My current infrastructure consists of several servers, all running Debian Stable.

  • System Updates are andled automatically via unattended-upgrades.
  • Services consist of a mix of native Debian packages and applications running in rootless Docker containers. Docker images are updated either periodically via scripts or manually when needed.
  • Config and data files are backed up automatically using rsync, but tracking which files need backing up is manual. This is my main pain point. Every time I add or modify a service or configuration file, I have to remember to update my backup scripts.
While this setup works, it's not perfect:
  • The manual tracking of configuration files is error-prone and tedious. I like how systems like NixOS manage the entire system declaratively from configuration files, automatically tracking changes. However, I have reservations about NixOS's learning curve and ecosystem, and I generally prefer sticking to more "traditional" distributions like Debian if possible.
    • Some services are Internet-facing. While rootless Docker improves security over rootful Docker, it's not a full security boundary. Moving these services into dedicated VMs could offer better isolation.

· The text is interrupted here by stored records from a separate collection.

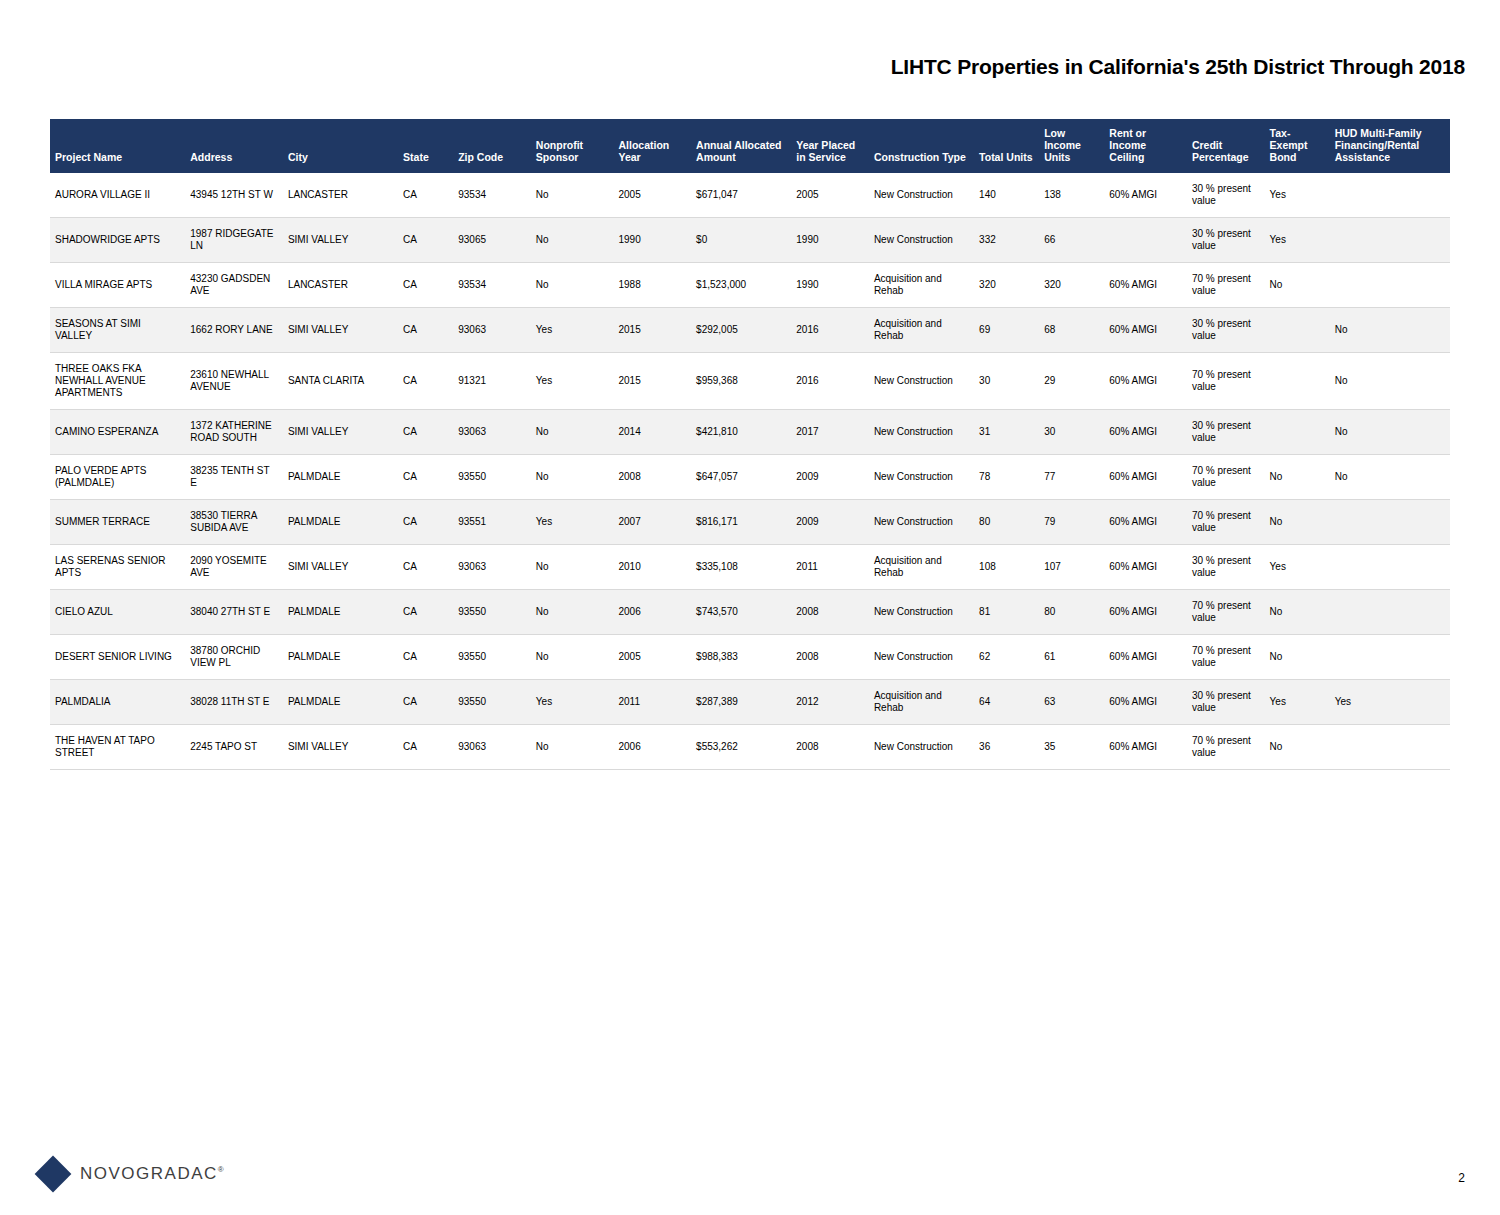LIHTC Properties in California's 25th District Through 2018
| Project Name | Address | City | State | Zip Code | Nonprofit Sponsor | Allocation Year | Annual Allocated Amount | Year Placed in Service | Construction Type | Total Units | Low Income Units | Rent or Income Ceiling | Credit Percentage | Tax-Exempt Bond | HUD Multi-Family Financing/Rental Assistance |
| --- | --- | --- | --- | --- | --- | --- | --- | --- | --- | --- | --- | --- | --- | --- | --- |
| AURORA VILLAGE II | 43945 12TH ST W | LANCASTER | CA | 93534 | No | 2005 | $671,047 | 2005 | New Construction | 140 | 138 | 60% AMGI | 30 % present value | Yes | |
| SHADOWRIDGE APTS | 1987 RIDGEGATE LN | SIMI VALLEY | CA | 93065 | No | 1990 | $0 | 1990 | New Construction | 332 | 66 | | 30 % present value | Yes | |
| VILLA MIRAGE APTS | 43230 GADSDEN AVE | LANCASTER | CA | 93534 | No | 1988 | $1,523,000 | 1990 | Acquisition and Rehab | 320 | 320 | 60% AMGI | 70 % present value | No | |
| SEASONS AT SIMI VALLEY | 1662 RORY LANE | SIMI VALLEY | CA | 93063 | Yes | 2015 | $292,005 | 2016 | Acquisition and Rehab | 69 | 68 | 60% AMGI | 30 % present value | | No |
| THREE OAKS FKA NEWHALL AVENUE APARTMENTS | 23610 NEWHALL AVENUE | SANTA CLARITA | CA | 91321 | Yes | 2015 | $959,368 | 2016 | New Construction | 30 | 29 | 60% AMGI | 70 % present value | | No |
| CAMINO ESPERANZA | 1372 KATHERINE ROAD SOUTH | SIMI VALLEY | CA | 93063 | No | 2014 | $421,810 | 2017 | New Construction | 31 | 30 | 60% AMGI | 30 % present value | | No |
| PALO VERDE APTS (PALMDALE) | 38235 TENTH ST E | PALMDALE | CA | 93550 | No | 2008 | $647,057 | 2009 | New Construction | 78 | 77 | 60% AMGI | 70 % present value | No | No |
| SUMMER TERRACE | 38530 TIERRA SUBIDA AVE | PALMDALE | CA | 93551 | Yes | 2007 | $816,171 | 2009 | New Construction | 80 | 79 | 60% AMGI | 70 % present value | No | |
| LAS SERENAS SENIOR APTS | 2090 YOSEMITE AVE | SIMI VALLEY | CA | 93063 | No | 2010 | $335,108 | 2011 | Acquisition and Rehab | 108 | 107 | 60% AMGI | 30 % present value | Yes | |
| CIELO AZUL | 38040 27TH ST E | PALMDALE | CA | 93550 | No | 2006 | $743,570 | 2008 | New Construction | 81 | 80 | 60% AMGI | 70 % present value | No | |
| DESERT SENIOR LIVING | 38780 ORCHID VIEW PL | PALMDALE | CA | 93550 | No | 2005 | $988,383 | 2008 | New Construction | 62 | 61 | 60% AMGI | 70 % present value | No | |
| PALMDALIA | 38028 11TH ST E | PALMDALE | CA | 93550 | Yes | 2011 | $287,389 | 2012 | Acquisition and Rehab | 64 | 63 | 60% AMGI | 30 % present value | Yes | Yes |
| THE HAVEN AT TAPO STREET | 2245 TAPO ST | SIMI VALLEY | CA | 93063 | No | 2006 | $553,262 | 2008 | New Construction | 36 | 35 | 60% AMGI | 70 % present value | No | |
NOVOGRADAC®
2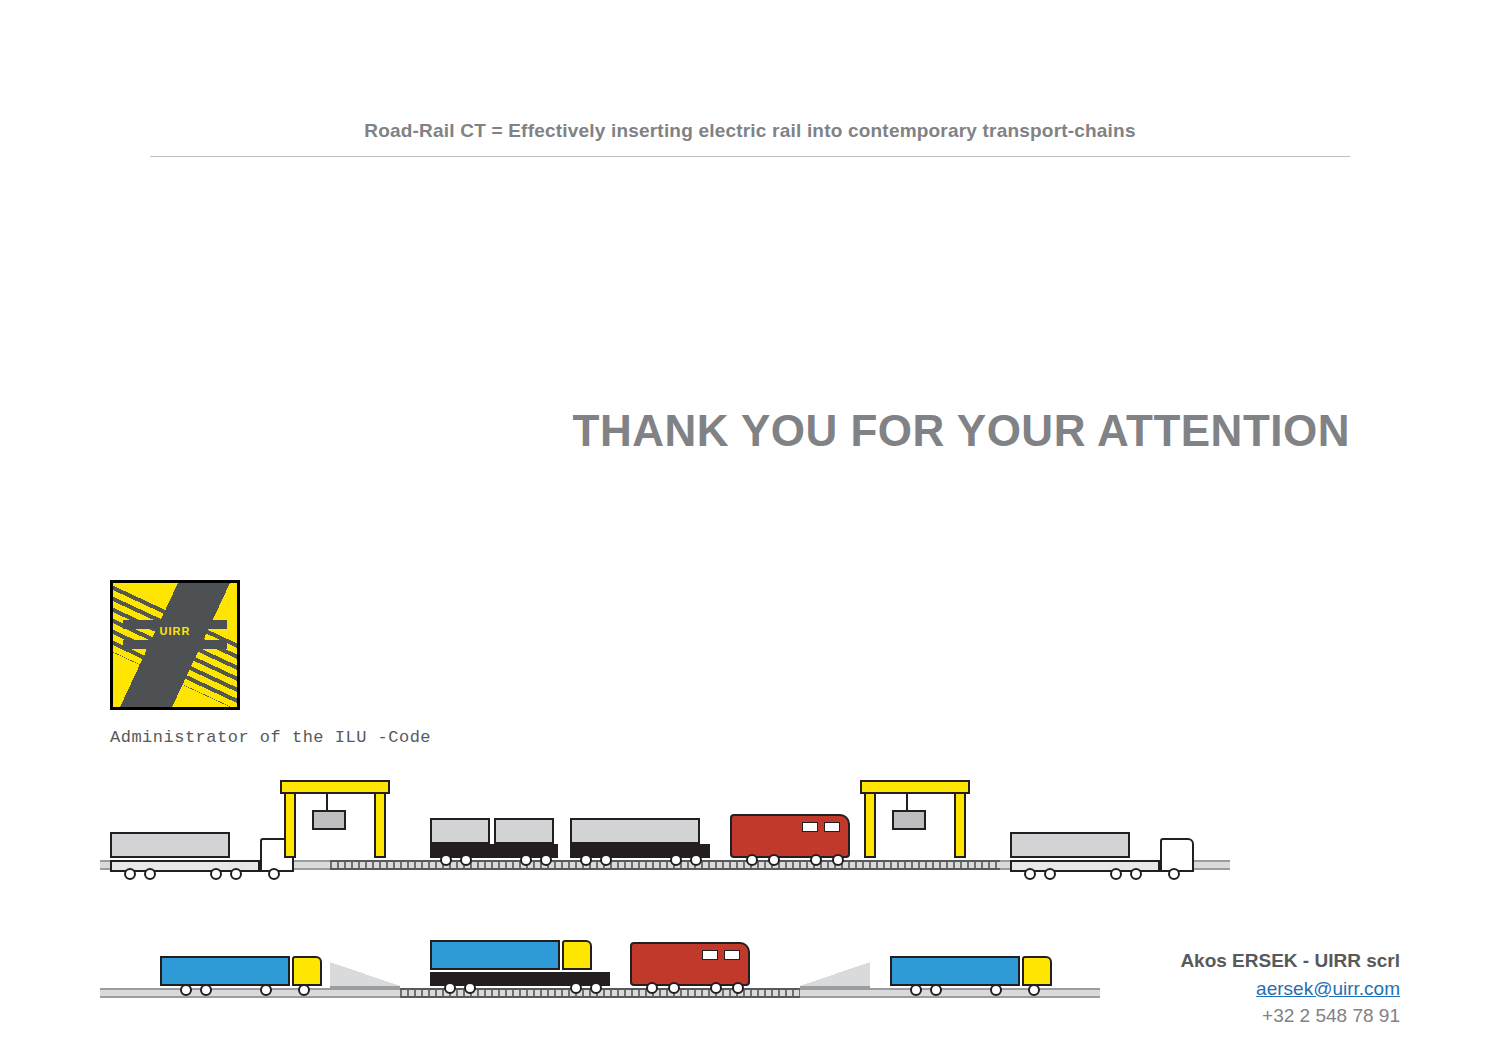Road-Rail CT = Effectively inserting electric rail into contemporary transport-chains
THANK YOU FOR YOUR ATTENTION
UIRR
Administrator of the ILU -Code
Akos ERSEK - UIRR scrl
aersek@uirr.com
+32 2 548 78 91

Fedora CoreOS + OSTree Native Container

Fedora CoreOS is an automatically updating, minimal, monolithic, container-focused operating system. Key concepts here include:
  • The core OS is largely read-only, making updates safer and more predictable (atomic rollbacks).
  • Configuration is applied on the first boot using Butane/Ignition. This is great for initial setup but less ideal for ongoing configuration changes.
  • rpm-ostree allows layering additional RPM packages onto the immutable base image. While OSTree tracks file changes, rpm-ostree itself doesn't inherently provide a declarative way to manage the list of installed packages or track arbitrary configuration file modifications in a user-friendly, declarative manifest like NixOS does. It knows files changed, but not necessarily why in a structured way (e.g., "/usr/bin/vim was added" vs "package vim was installed").
  • OSTree Native Containers: The article that inspired me highlighted using OSTree's ability to pull container images as system updates. The workflow looks like this:
    • Define a system image using a Containerfile/Dockerfile, starting from a CoreOS base.
    • Build this definition into an OCI container image.
    • Install a standard CoreOS, using a minimal Butane config that tells rpm-ostree to "rebase" onto your custom container image.
    • To update the system or add packages, modify the Containerfile, rebuild the image, push it to a registry, and the CoreOS systems will eventually pull and apply it as their next OS update.
This approach essentially creates a custom, version-controlled OS image. Variations include building the image via CI/CD (like quay.io), building locally, or even using coreos-assembler with a lower-level "treefile" manifest.

Bootable Containers

Emerging from the CoreOS world is Fedora Bootc. This seems specifically designed for use cases requiring more customization than standard CoreOS allows. Instead of Ignition and rpm-ostree, bootc directly manages bootable container images derived from a Containerfile. You essentially build your entire OS, including customizations, as a container image, and the system boots directly into it and updates by pulling new image versions. This feels conceptually cleaner and more aligned with the goal of a declaratively built system image.

Cloud-init

cloud-init is the de facto standard for bootstrapping cloud instances across various Linux distributions. Like Butane/Ignition, it runs on first boot, but critically, it can be re-run on subsequent boots. This makes testing configuration changes much easier, as you don't necessarily need to re-image the entire machine for every small tweak. It's widely supported but focuses more on initial setup and less on managing the entire OS lifecycle declaratively like the OSTree/Bootc approaches.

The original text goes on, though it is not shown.